WASHINGTON (Reuters) – Andrew Adams, a veteran federal prosecutor in New York City who has expertise dealing with circumstances involving Russian organized crime teams, will lead the Justice Department’s new task force aimed toward Russian oligarchs, Attorney General Merrick Garland mentioned on Thursday.
“Together with our federal and worldwide companions, we are going to depart no stone unturned in our efforts to examine, arrest and prosecute these whose legal acts allow the Russian authorities to proceed its unjust battle towards Ukraine,” Garland mentioned in remarks to the American Bar Institute’s National Institute on White Collar Crime.
Garland’s announcement got here someday after he unveiled the main points concerning the new task force often known as “KleptoCapture,” tasked with investigating and prosecuting sanctions violations.

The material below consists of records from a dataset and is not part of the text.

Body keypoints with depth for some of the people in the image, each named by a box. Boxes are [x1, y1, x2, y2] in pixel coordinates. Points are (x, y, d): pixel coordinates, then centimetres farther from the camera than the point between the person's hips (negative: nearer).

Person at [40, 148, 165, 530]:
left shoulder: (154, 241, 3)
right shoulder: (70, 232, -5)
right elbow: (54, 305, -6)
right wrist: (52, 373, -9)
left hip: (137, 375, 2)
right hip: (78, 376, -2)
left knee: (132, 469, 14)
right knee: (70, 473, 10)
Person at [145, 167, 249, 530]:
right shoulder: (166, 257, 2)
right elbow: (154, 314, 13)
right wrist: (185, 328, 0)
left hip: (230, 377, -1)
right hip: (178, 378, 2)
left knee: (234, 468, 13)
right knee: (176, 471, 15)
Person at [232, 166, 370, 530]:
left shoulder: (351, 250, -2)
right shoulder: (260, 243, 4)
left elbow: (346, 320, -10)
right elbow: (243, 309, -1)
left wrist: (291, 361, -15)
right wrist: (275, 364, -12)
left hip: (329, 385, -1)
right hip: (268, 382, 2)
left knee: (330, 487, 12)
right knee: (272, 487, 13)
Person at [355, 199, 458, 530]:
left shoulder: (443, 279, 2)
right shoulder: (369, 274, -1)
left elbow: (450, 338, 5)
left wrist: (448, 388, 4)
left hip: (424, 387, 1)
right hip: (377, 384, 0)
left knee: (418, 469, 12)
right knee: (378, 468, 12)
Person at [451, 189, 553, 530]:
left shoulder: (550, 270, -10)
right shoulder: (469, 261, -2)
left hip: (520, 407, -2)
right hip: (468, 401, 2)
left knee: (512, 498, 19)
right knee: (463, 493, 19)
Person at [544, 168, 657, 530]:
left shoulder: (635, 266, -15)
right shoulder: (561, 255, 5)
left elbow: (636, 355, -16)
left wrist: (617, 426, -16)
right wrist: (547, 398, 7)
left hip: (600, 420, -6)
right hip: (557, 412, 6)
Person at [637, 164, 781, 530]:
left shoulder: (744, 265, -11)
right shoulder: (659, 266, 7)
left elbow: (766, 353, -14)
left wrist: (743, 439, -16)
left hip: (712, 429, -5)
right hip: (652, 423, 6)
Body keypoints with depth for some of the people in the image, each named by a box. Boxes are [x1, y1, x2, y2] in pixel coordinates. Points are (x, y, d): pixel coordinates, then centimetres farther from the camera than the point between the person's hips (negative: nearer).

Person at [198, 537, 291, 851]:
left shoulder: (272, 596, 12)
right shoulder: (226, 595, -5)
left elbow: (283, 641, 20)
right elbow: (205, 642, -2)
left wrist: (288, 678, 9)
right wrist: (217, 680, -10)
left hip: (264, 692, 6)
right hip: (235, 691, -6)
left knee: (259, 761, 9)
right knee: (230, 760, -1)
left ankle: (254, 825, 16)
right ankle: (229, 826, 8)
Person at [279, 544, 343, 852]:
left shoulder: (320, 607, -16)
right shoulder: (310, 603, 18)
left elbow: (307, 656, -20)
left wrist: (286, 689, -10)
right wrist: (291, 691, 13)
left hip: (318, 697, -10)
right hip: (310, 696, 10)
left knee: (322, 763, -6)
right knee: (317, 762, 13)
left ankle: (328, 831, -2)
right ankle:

It will even search civil and legal forfeitures to seize belongings obtained via illegal conduct.
The task force identify references the phrase “kleptocracy”: a society whose leaders misuse their powers to accumulate wealth on the expense of these they govern.
The task force, to be run out of Deputy Attorney General Lisa Monaco’s workplace, shall be headed by Adams, who joined the U.S. Attorney’s Office for the Southern District of New York in 2013 and has served as lead prosecutor on a number of outstanding asset forfeiture and arranged crime circumstances.
In 2015, Adams led a crew that efficiently recovered a uncommon Stradivarius violin that was stolen in 1980. In 2018, he led the prosecution of Razhden Shulaya, accused of operating a Russian crime syndicate that bought stolen jewellery; rigged slot machines at casinos in Atlantic City and Las Vegas; and ran underground poker video games in Brooklyn.
Shulaya, described as a Russian “vor v zakone”, or “thief-in-law”, was convicted at his racketeering trial and sentenced to 45 years in jail.
In late 2018, Adams grew to become co-chief of the workplace’s Money Laundering and Transnational Criminal Enterprises unit, in accordance to his LinkedIn profile.